# Task directions:
Format every line in the records below as a Markdown table with the columns "Row" and "Text line," numbering rows in order and omitting blank lines.

# Information supplied:
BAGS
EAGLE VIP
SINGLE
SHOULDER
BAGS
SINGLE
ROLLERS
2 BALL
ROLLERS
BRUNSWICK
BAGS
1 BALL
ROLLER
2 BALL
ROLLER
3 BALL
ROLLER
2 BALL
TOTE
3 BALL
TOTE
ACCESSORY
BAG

# Answer to the problem:
| Row | Text line |
|---|---|
| 1 | BAGS |
| 2 | EAGLE VIP |
| 3 | SINGLE |
| 4 | SHOULDER |
| 5 | BAGS |
| 6 | SINGLE |
| 7 | ROLLERS |
| 8 | 2 BALL |
| 9 | ROLLERS |
| 10 | BRUNSWICK |
| 11 | BAGS |
| 12 | 1 BALL |
| 13 | ROLLER |
| 14 | 2 BALL |
| 15 | ROLLER |
| 16 | 3 BALL |
| 17 | ROLLER |
| 18 | 2 BALL |
| 19 | TOTE |
| 20 | 3 BALL |
| 21 | TOTE |
| 22 | ACCESSORY |
| 23 | BAG |